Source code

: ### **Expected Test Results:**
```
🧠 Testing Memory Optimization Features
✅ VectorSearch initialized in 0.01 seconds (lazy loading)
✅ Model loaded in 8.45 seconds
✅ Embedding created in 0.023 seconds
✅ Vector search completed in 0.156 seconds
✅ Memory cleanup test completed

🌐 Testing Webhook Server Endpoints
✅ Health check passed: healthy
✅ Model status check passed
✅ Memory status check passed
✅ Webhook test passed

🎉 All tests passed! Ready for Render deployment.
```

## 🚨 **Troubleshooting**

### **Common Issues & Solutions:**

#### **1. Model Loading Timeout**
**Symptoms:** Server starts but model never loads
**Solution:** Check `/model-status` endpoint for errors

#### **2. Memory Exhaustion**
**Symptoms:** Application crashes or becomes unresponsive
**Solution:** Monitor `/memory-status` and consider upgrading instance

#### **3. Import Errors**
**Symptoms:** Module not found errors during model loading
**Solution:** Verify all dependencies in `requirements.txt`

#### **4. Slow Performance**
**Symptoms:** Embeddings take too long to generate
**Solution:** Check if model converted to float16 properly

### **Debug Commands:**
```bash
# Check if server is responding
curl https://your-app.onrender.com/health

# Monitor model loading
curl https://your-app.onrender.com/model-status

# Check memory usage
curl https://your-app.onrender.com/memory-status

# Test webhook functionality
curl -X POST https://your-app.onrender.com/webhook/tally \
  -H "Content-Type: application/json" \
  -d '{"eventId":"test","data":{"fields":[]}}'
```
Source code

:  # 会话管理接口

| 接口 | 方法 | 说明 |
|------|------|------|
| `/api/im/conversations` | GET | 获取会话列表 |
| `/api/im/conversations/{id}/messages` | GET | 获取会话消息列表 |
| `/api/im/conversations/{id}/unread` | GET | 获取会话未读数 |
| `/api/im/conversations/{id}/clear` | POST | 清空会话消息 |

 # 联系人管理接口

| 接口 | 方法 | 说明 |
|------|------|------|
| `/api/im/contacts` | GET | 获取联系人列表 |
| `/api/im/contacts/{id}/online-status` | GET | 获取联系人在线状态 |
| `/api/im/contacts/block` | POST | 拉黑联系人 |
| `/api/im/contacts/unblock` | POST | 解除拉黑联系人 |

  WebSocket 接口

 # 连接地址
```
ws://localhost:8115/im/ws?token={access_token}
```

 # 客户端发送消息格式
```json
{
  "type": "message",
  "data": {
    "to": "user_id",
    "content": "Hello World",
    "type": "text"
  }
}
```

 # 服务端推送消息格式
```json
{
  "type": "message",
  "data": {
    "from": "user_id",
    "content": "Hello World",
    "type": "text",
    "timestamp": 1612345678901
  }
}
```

────

▶ **What needs to be done**:
Return nothing but the lines from the first line of the listing through the line with "GET | 获取联系人列表 |", please, keeping every one of them unchanged.

▶ **Response area**:
Source code

: ### **Expected Test Results:**
```
🧠 Testing Memory Optimization Features
✅ VectorSearch initialized in 0.01 seconds (lazy loading)
✅ Model loaded in 8.45 seconds
✅ Embedding created in 0.023 seconds
✅ Vector search completed in 0.156 seconds
✅ Memory cleanup test completed

🌐 Testing Webhook Server Endpoints
✅ Health check passed: healthy
✅ Model status check passed
✅ Memory status check passed
✅ Webhook test passed

🎉 All tests passed! Ready for Render deployment.
```

## 🚨 **Troubleshooting**

### **Common Issues & Solutions:**

#### **1. Model Loading Timeout**
**Symptoms:** Server starts but model never loads
**Solution:** Check `/model-status` endpoint for errors

#### **2. Memory Exhaustion**
**Symptoms:** Application crashes or becomes unresponsive
**Solution:** Monitor `/memory-status` and consider upgrading instance

#### **3. Import Errors**
**Symptoms:** Module not found errors during model loading
**Solution:** Verify all dependencies in `requirements.txt`

#### **4. Slow Performance**
**Symptoms:** Embeddings take too long to generate
**Solution:** Check if model converted to float16 properly

### **Debug Commands:**
```bash
# Check if server is responding
curl https://your-app.onrender.com/health

# Monitor model loading
curl https://your-app.onrender.com/model-status

# Check memory usage
curl https://your-app.onrender.com/memory-status

# Test webhook functionality
curl -X POST https://your-app.onrender.com/webhook/tally \
  -H "Content-Type: application/json" \
  -d '{"eventId":"test","data":{"fields":[]}}'
```
Source code

:  # 会话管理接口

| 接口 | 方法 | 说明 |
|------|------|------|
| `/api/im/conversations` | GET | 获取会话列表 |
| `/api/im/conversations/{id}/messages` | GET | 获取会话消息列表 |
| `/api/im/conversations/{id}/unread` | GET | 获取会话未读数 |
| `/api/im/conversations/{id}/clear` | POST | 清空会话消息 |

 # 联系人管理接口

| 接口 | 方法 | 说明 |
|------|------|------|
| `/api/im/contacts` | GET | 获取联系人列表 |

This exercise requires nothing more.